His eyes met Josh’s, and beneath the burnt, swollen flesh and bandages, he thought he detected a smile. Then, Josh held up a piece of hospital stationery from the bedside table that was gripped loosely in his fingers. As Nick and Annie walked closer to the bed, they could see the words “I love u,” scrawled across it, except instead of the word “love,” there was a roughly sketched heart. “I love you, too,” Annie said warmly.


“He isn’t able to talk,” Katie explained. “Because of the damage from the burns in his throat and the breathing tube they just removed.” Nick nodded in understanding as Annie let go of his hand to sit down in the chair pulled alongside Josh’s bed. She gently took the sheet of paper out of Josh’s hand and placed it on the tray table, then took his hand into both of hers.


“Tell them hello for me,” she said to him. “We’ll be just fine down here, okay?” Josh nodded slightly. Nick shoved both of his hands in his jeans pockets and stood awkwardly as the siblings sat in silence, yet very obviously were having a conversation with only their matching green eyes. After a few moments, Josh raised his other hand and reached out towards Nick. Nick hesitantly took a step forward, and placed his shaking hand into Josh’s. Josh wriggled out of Annie’s grasp and used two fingers to point to his eyes, then at Nick, as if to say “I’ll be watching you.”


Nick let out a little chuckle. “Understood,” he replied. "I'll take good care of them," he promised, in reference to the man's little sister and nephew. Josh smiled, then gave Nick a weak handshake before letting him go. He pointed towards the pen and paper atop the faux wood tray table.

“You want to write again?” Josh nodded, and Katie rushed to the rolling table and pushed it closer to the bed, then placed the pen in his hand. He looked at Annie, then down at the paper as he began to write.
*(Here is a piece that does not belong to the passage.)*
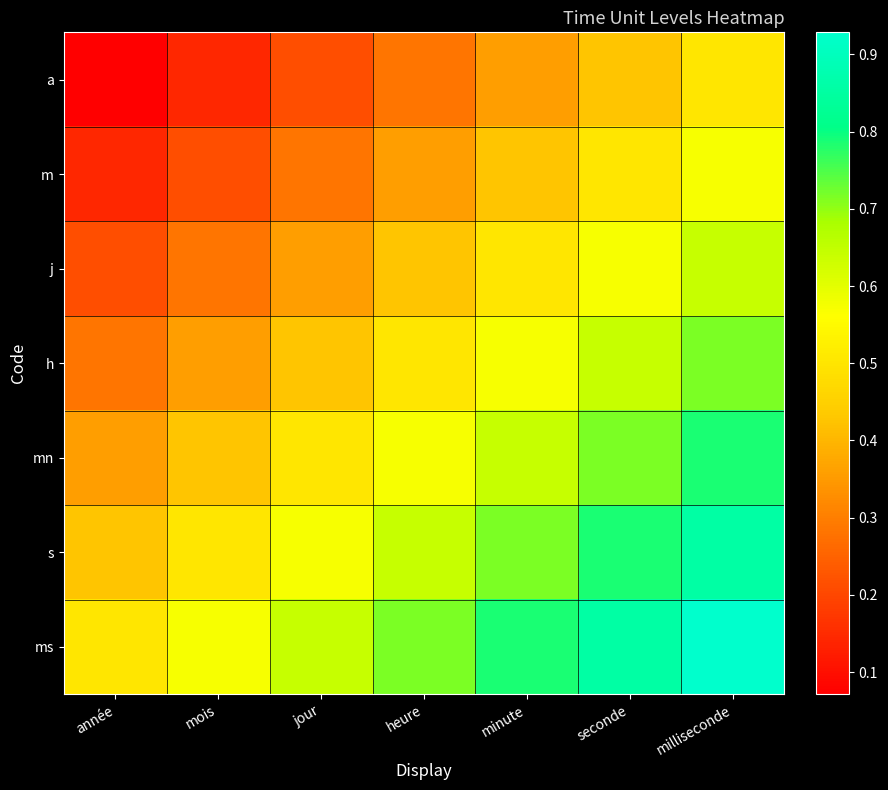

Rank the series by their maximum value, from lowest to highest.

a, m, j, h, mn, s, ms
They all leaned forwards as his shaking hand, barely holding the pen emblazoned with the hospital logo in its grip, began to write. Not surprisingly, the penmanship was akin to that of a preschooler, but the letter “A” was easily legible, as were the, “N, D, R, E, and W” that followed it. “Andrew,” Annie whispered. Then, she looked up at her older brother with wide eyes. Josh blinked, then took in a final gasp as alarms went off. Without another word, his sister stood to silence the alarms while Katie threw herself across her husband’s chest and sobbed. Nick bit his quivering bottom lip and placed his hand across the small of Annie’s back. She sighed and leaned into him, resting her head on his shoulder as they watched the blips on the heart monitor slow to a flat line.